Angst Felix, Benz Thomas, Lehmann Susanne, Aeschlimann André, Angst Jules
Research Department, Rehabilitation Clinic ('RehaClinic'), Bad Zurzach, Switzerland.
Department of Psychiatry, Psychotherapy and Psychosomatics, Psychiatric Hospital Burghölzli, University of Zurich, Zurich, Switzerland.
RMD Open. 2018 Oct 8;4(2):e000685. doi: 10.1136/rmdopen-2018-000685. eCollection 2018.
To determine minimal clinically important differences (MCIDs) for improvement and worsening in various health dimensions in knee osteoarthritis under conservative therapy.
Health, symptoms and function were assessed by the generic Short Form 36 and the condition-specific Western Ontario and McMaster Universities Osteoarthritis Index in n=190 patients with knee osteoarthritis before and after comprehensive rehabilitation intervention (3-month follow-up). By means of construct-specific transition questions, MCIDs were defined as the difference between the 'slightly better/worse' and the 'almost equal' transition response categories according to the 'mean change method'. The bivariate MCIDs were adjusted for sex, age and baseline score to obtain adjusted MCIDs by multivariate linear regression. They were further standardised as (baseline) effect sizes (ESs), standardised response means (SRMs) and standardised mean differences (SMDs) and compared with the minimal detectable change with 95% confidence (MDC95).
Multivariate, adjusted MCIDs for improvement ranged from 2.89 to 16.24 score points (scale 0-100), corresponding to ES=0.14 to 0.63, SRM=0.17 to 0.61 and SMD=0.18 to 0.72. The matching results for worsening were -5.80 to -12.68 score points, ES=-0.30 to -0.56, SRM=-0.35 to -0.52 and SMD=-0.35 to -0.58. Almost all MCIDs were larger than the corresponding MDC95s.
This study presents MCIDs quantified according to different methods over a comprehensive range of health dimensions. In most health dimensions, multivariate adjustment led to higher symmetry between the MCID levels of improvement and worsening. MCIDs expressed as standardised effect sizes (ES, SRM, SMD) and adjusted by potential confounders facilitate generalisation to the results of other studies.

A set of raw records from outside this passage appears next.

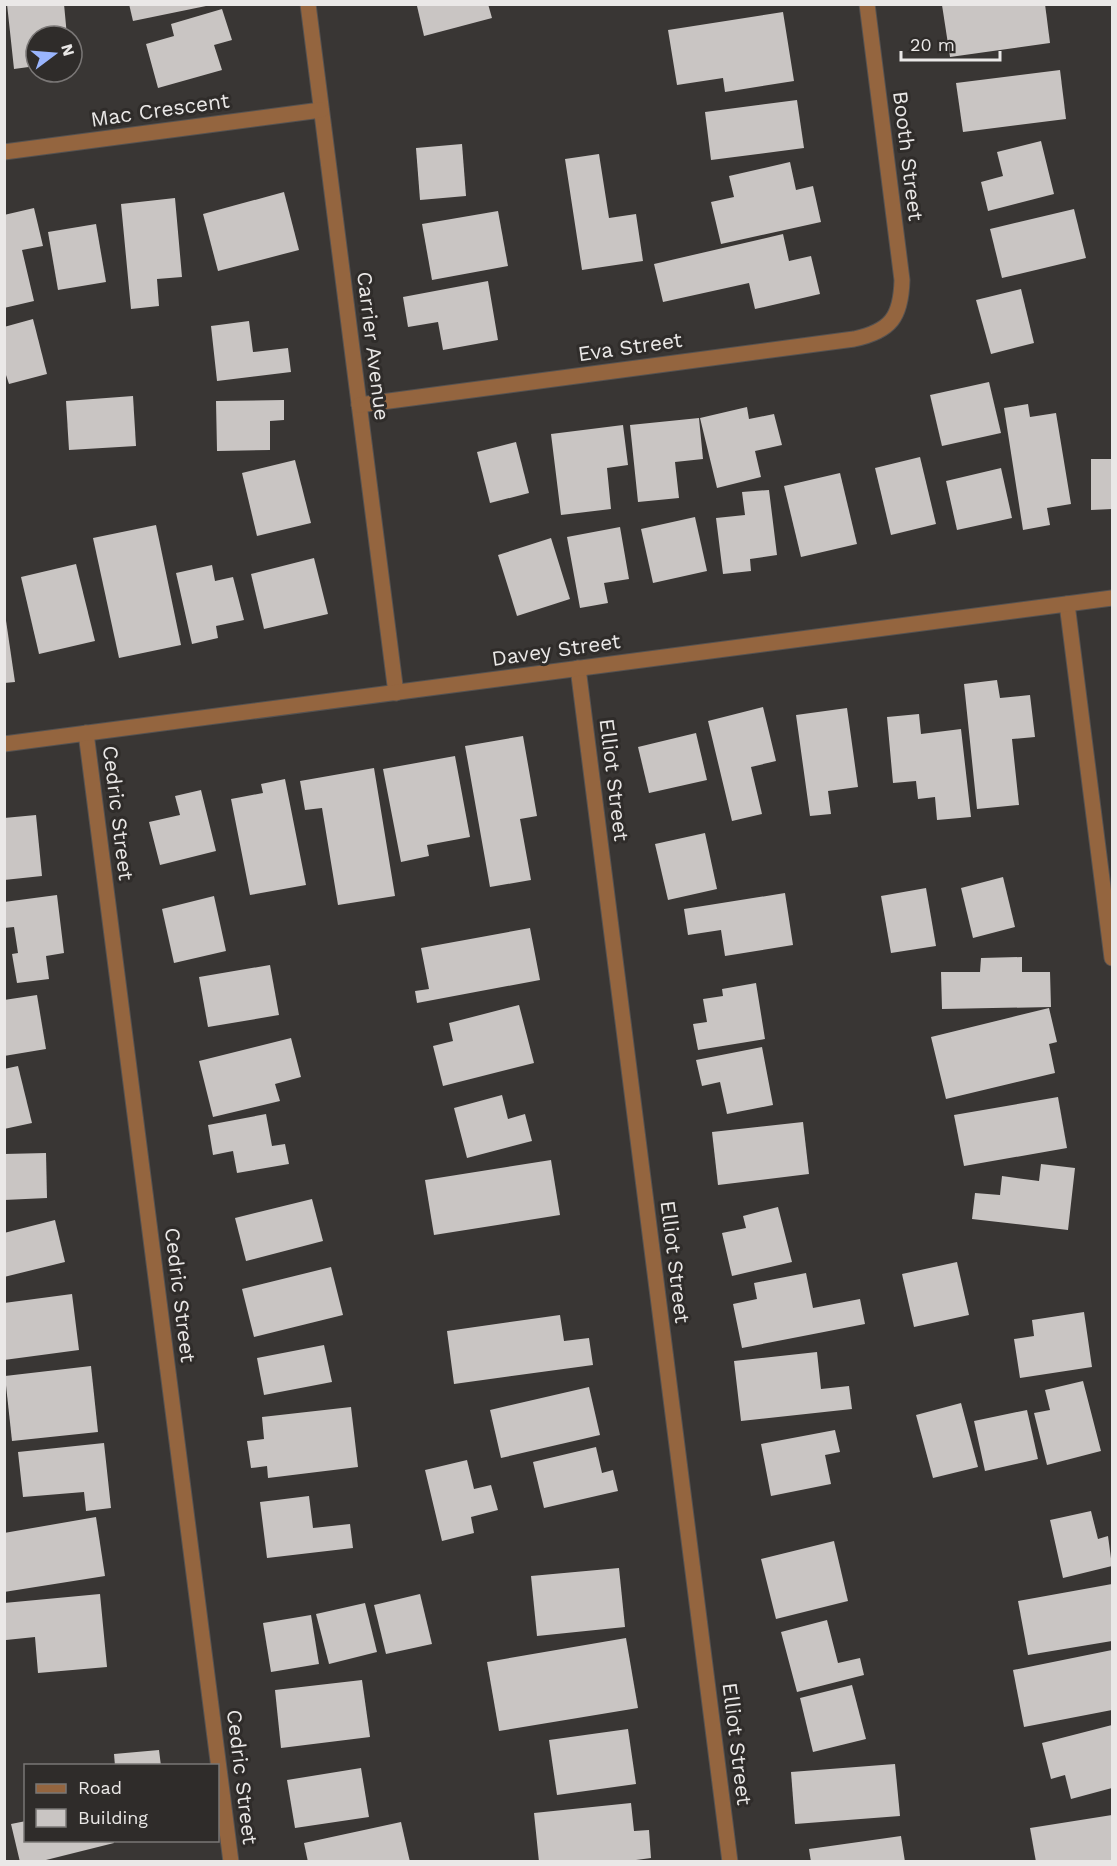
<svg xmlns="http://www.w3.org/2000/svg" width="1117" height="1866" font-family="'Work Sans',sans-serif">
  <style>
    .building { fill: #c9c5c3 }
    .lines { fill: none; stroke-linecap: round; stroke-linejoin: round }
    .minor-casing { stroke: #555251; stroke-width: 17 }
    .minor { stroke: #94653f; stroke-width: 15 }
    .labels { text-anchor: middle; stroke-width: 6; stroke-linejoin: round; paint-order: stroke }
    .street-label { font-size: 21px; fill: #eae8e7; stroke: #2f2c2a }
  </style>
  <rect width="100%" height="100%" fill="#393634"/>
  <g class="building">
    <path d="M7,4H64L67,36H36V66L14,69Z"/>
    <path d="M129,4H206V6L133,21Z"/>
    <path d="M423,4H488L492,18L424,36L417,6Z"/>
    <path d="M1045,4L1050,43L950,57L942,5Z"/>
    <path d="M222,9L232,40L214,45L222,70L158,88L146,44L174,36L171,24Z"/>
    <path d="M783,12L794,81L725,92L723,78L677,85L668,30Z"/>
    <path d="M1060,70L1066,119L963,132L956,83Z"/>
    <path d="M797,100L804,148L711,160L705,112Z"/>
    <path d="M1041,141L1054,194L988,211L981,182L1003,176L997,152Z"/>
    <path d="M462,144L466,196L420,200L416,148Z"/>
    <path d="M599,154L609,218L636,214L643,261L582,270L565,159Z"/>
    <path d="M790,162L796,190L813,186L821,222L721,244L711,202L734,197L729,176Z"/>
    <path d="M284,192L299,250L218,271L203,214Z"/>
    <path d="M175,198L182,277L157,279L159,306L131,309L121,204Z"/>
    <path d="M34,208L43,246L22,250L34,301L4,308V215Z"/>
    <path d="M1074,209L1086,258L1002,278L990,229Z"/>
    <path d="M498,211L508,266L432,280L422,224Z"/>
    <path d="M96,224L106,282L58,290L48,232Z"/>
    <path d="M783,234L789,261L811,256L820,294L755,309L749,283L663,302L654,264Z"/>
    <path d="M488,281L498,340L443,350L438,322L408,327L403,297Z"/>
    <path d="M1021,289L1034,343L991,354L976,300Z"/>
    <path d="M33,319L47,374L9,384L4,369V327Z"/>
    <path d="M249,321L253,352L288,348L291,372L217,381L211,326Z"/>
    <path d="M989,382L1001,433L942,446L930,395Z"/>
    <path d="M133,396L136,446L69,450L66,401Z"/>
    <path d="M284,400V420L270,421V450L217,451L216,401Z"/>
    <path d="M1028,404L1030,417L1056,413L1071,504L1047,508L1050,525L1023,530L1004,408Z"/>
    <path d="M747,407L749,419L774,414L782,445L755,451L761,477L717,488L700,418Z"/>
    <path d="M699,418L703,459L675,462L679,498L638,502L630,425Z"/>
    <path d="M623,425L628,465L607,468L611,509L561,515L551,434Z"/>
    <path d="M516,442L529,493L490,503L477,452Z"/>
    <path d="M920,457L936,524L891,535L875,468Z"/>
    <path d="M1091,459H1112V509L1091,510Z"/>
    <path d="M295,460L311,523L257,536L242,473Z"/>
    <path d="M1001,468L1012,518L957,530L946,481Z"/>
    <path d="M840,473L857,544L801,557L784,486Z"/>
    <path d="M769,490L777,555L750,559L751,571L723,574L716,518L745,515L742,492Z"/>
    <path d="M695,517L707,571L653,583L641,529Z"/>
    <path d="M156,525L181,645L119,658L93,538Z"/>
    <path d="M620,527L629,579L604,583L608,603L580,608L567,537Z"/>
    <path d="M551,538L570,599L517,616L498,555Z"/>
    <path d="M314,558L328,614L264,629L251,574Z"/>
    <path d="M76,564L95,641L39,654L21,577Z"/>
    <path d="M212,565L215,581L233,577L244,620L216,626L218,638L192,644L176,573Z"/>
    <path d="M4,607L15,682L4,683Z"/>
    <path d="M997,680L1000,698L1030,695L1035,737L1012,739L1019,805L977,809L964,684Z"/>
    <path d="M763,707L776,761L751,767L762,814L732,821L708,721Z"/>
    <path d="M847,708L858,787L828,791L831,814L810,816L796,715Z"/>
    <path d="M919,714L921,734L961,729L971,817L937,820L935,797L918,799L916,781L893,783L887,717Z"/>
    <path d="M696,733L707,780L649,793L638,747Z"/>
    <path d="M523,736L537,816L520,819L531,880L490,887L465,746Z"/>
    <path d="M455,756L470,837L427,845L429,856L401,862L383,769Z"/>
    <path d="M374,768L395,896L338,905L322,808L305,810L300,781Z"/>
    <path d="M285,779L306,885L250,895L231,799L263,793L261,784Z"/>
    <path d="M201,790L216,851L160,865L149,822L180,815L175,796Z"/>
    <path d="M36,815L42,876L4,880V818Z"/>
    <path d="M705,833L717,889L668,900L655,844Z"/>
    <path d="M1003,877L1015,927L973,938L961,888Z"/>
    <path d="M926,888L936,946L891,953L881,896Z"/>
    <path d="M785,893L793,945L725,956L721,930L688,935L684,909Z"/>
    <path d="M57,895L64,953L46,956L49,979L17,983L12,954L18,953L14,927L4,928V902Z"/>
    <path d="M214,896L226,951L174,963L162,909Z"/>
    <path d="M530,928L540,980L417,1003L415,991L429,989L421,948Z"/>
    <path d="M1022,957V972H1050L1051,1007L942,1009L941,972H980L981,958Z"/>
    <path d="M270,965L279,1015L208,1027L199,977Z"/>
    <path d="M756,983L765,1039L698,1050L693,1024L707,1022L703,999L723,996L722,989Z"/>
    <path d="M37,995L46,1049L4,1056V1000Z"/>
    <path d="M519,1005L534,1063L443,1086L433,1046L453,1041L449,1023Z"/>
    <path d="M1049,1008L1057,1042L1049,1044L1055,1073L946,1099L931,1037Z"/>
    <path d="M291,1038L301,1077L275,1084L280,1101L213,1117L199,1061Z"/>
    <path d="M762,1047L773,1105L727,1114L720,1082L702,1086L696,1060Z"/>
    <path d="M18,1066L32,1123L4,1129V1069Z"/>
    <path d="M502,1095L508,1119L525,1114L532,1141L467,1158L454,1108Z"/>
    <path d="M1058,1097L1067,1148L964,1166L954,1115Z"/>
    <path d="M266,1114L272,1146L285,1144L289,1164L237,1173L233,1151L213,1155L208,1125Z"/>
    <path d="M803,1122L809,1174L718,1185L712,1132Z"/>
    <path d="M46,1153L47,1198L4,1200V1154Z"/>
    <path d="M551,1160L560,1215L434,1235L425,1180Z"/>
    <path d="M1041,1164L1075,1168L1068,1230L972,1219L975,1193L1000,1195L1002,1176L1039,1181Z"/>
    <path d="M312,1199L323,1241L246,1261L235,1218Z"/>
    <path d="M778,1207L792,1262L732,1276L722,1233L746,1228L743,1216Z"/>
    <path d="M55,1220L65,1262L4,1277V1233Z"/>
    <path d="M957,1262L969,1315L914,1327L902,1274Z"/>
    <path d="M331,1267L343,1315L254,1337L242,1289Z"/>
    <path d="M806,1273L813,1308L860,1299L865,1324L742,1348L733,1304L757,1299L754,1283Z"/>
    <path d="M72,1294L79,1350L4,1360V1303Z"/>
    <path d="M1084,1312L1092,1367L1020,1378L1014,1339L1034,1336L1032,1320Z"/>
    <path d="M560,1315L564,1341L589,1338L593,1365L454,1384L447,1331Z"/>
    <path d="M324,1345L332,1382L264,1395L257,1358Z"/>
    <path d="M817,1352L821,1389L849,1386L852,1409L741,1421L734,1361Z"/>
    <path d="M91,1366L98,1432L12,1441L5,1376Z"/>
    <path d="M1083,1381L1101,1451L1047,1465L1034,1413L1050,1410L1045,1390Z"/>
    <path d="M589,1387L600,1435L501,1458L490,1410Z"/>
    <path d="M961,1403L978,1467L933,1478L916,1415Z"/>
    <path d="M351,1407L358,1467L268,1478L267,1466L251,1468L247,1441L264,1439L262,1417Z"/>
    <path d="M1027,1410L1038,1459L985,1471L974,1421Z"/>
    <path d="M835,1430L840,1452L825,1455L831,1484L771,1496L761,1444Z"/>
    <path d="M104,1443L111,1508L86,1511L84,1492L23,1497L18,1452Z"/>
    <path d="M596,1447L602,1473L613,1470L618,1491L544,1508L533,1462Z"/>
    <path d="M467,1460L474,1489L491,1485L498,1510L471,1517L474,1533L442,1541L425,1470Z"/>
    <path d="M309,1496L313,1528L350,1524L353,1548L267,1558L260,1502Z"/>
    <path d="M1091,1511L1098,1539L1108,1536L1112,1566L1063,1578L1050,1520Z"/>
    <path d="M96,1517L105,1576L4,1592V1533Z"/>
    <path d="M834,1541L848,1601L776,1619L761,1559Z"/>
    <path d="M619,1568L625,1627L537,1636L531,1576Z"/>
    <path d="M1112,1584V1641L1028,1655L1018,1601Z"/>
    <path d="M100,1594L107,1667L38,1673L35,1637L6,1640L4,1603Z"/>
    <path d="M420,1594L432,1644L386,1654L374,1605Z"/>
    <path d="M365,1603L377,1652L329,1664L316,1614Z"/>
    <path d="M311,1615L319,1664L271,1672L263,1623Z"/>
    <path d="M827,1620L838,1663L860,1658L864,1675L797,1692L781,1632Z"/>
    <path d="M626,1638L638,1708L499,1731L487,1662Z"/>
    <path d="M1112,1650V1710L1024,1727L1013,1670Z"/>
    <path d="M362,1680L370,1737L281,1748L275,1690Z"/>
    <path d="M852,1685L866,1739L813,1752L800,1698Z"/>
    <path d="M1112,1725V1788L1071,1799L1065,1775L1051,1779L1042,1743Z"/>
    <path d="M628,1729L636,1784L557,1795L549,1740Z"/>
    <path d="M159,1750L161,1766H115L114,1754Z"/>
    <path d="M895,1764L900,1816L795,1824L791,1772Z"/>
    <path d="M361,1768L369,1817L295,1828L287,1780Z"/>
    <path d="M631,1803L634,1831L649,1830L651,1858L621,1862H539L534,1813Z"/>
    <path d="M1112,1815V1862H1036L1030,1828Z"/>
    <path d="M26,1821V1840H113L114,1843L38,1862H20L11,1824Z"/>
    <path d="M401,1822L410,1862H308L304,1843Z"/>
    <path d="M901,1836L905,1862H811L809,1849Z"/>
  </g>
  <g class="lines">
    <defs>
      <g id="minor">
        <path d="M308,4L396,693"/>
        <path d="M4,152L321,110"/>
        <path d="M359,405L854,339C891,331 901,317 902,280L867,4"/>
        <path d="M1067,604L1112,958"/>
        <path d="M578,668L730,1862"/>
        <path d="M86,733L231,1862"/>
        <path d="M4,744L1112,598"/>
      </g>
    </defs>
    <use href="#minor" class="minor-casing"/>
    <use href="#minor" class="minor"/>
  </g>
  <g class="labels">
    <g class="street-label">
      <text transform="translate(160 110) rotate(-8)" y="7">Mac Crescent</text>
      <text transform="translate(908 156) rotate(83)" y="7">Booth Street</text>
      <text transform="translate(373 346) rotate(83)" y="7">Carrier Avenue</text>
      <text transform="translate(630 347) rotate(-8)" y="7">Eva Street</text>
      <text transform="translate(556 650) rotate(-8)" y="7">Davey Street</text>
      <text transform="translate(614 780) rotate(83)" y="7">Elliot Street</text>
      <text transform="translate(118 813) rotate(83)" y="7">Cedric Street</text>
      <text transform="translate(675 1262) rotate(83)" y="7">Elliot Street</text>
      <text transform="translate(180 1295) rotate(83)" y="7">Cedric Street</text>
      <text transform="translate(737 1744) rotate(83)" y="7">Elliot Street</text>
      <text transform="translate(242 1777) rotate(83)" y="7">Cedric Street</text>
    </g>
  </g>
  <rect width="1117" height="1866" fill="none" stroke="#eae8e7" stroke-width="12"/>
  <rect x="24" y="1764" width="195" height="78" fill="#2f2c2a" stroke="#7a7776" stroke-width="1.5"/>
  <rect x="36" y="1784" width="30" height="9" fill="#94653f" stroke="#7a7776" stroke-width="1.5"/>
  <text x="78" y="1794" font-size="18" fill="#eae8e7">Road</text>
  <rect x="36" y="1809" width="30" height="18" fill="#c9c5c3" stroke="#7a7776" stroke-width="1.5"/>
  <text x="78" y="1824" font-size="18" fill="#eae8e7">Building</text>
  <g transform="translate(54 54) rotate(74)"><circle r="28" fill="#2f2c2a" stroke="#7a7776" stroke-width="1.5"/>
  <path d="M0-4.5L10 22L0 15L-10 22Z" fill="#9ab5fd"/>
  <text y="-9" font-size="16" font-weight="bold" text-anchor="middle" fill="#eae8e7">N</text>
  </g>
  <path d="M901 51v9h99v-9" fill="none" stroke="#eae8e7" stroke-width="3"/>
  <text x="910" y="51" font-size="18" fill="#eae8e7" stroke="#2f2c2a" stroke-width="4.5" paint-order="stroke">20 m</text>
</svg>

确定保守治疗下膝关节骨关节炎患者在不同健康维度上改善和恶化的最小临床重要差异(MCID)。
采用通用的简短健康调查问卷36项简表(Short Form 36)以及针对特定疾病的西安大略和麦克马斯特大学骨关节炎指数(Western Ontario and McMaster Universities Osteoarthritis Index),对190例膝关节骨关节炎患者在综合康复干预前后(3个月随访)的健康状况、症状和功能进行评估。通过特定结构的过渡问题,根据“平均变化法”将MCID定义为“稍好/稍差”与“几乎相同”过渡反应类别之间的差异。通过多变量线性回归对二元MCID进行性别、年龄和基线评分调整,以获得调整后的MCID。进一步将其标准化为(基线)效应大小(ES)、标准化反应均值(SRM)和标准化平均差异(SMD),并与95%置信度下的最小可检测变化(MDC95)进行比较。
多变量调整后的改善MCID范围为2.89至16.24分(0 - 100分制),对应ES = 0.14至0.63,SRM = 0.17至0.61,SMD = 0.18至0.72。恶化的匹配结果为 - 5.80至 - 12.68分,ES = - 0.30至 - 0.56,SRM = - 0.35至 - 0.52,SMD = - 0.35至 - 0.58。几乎所有的MCID都大于相应的MDC95。
本研究呈现了在广泛的健康维度上根据不同方法量化的MCID。在大多数健康维度上,多变量调整导致改善和恶化的MCID水平之间具有更高的对称性。以标准化效应大小(ES、SRM、SMD)表示并经潜在混杂因素调整后的MCID有助于将结果推广到其他研究中。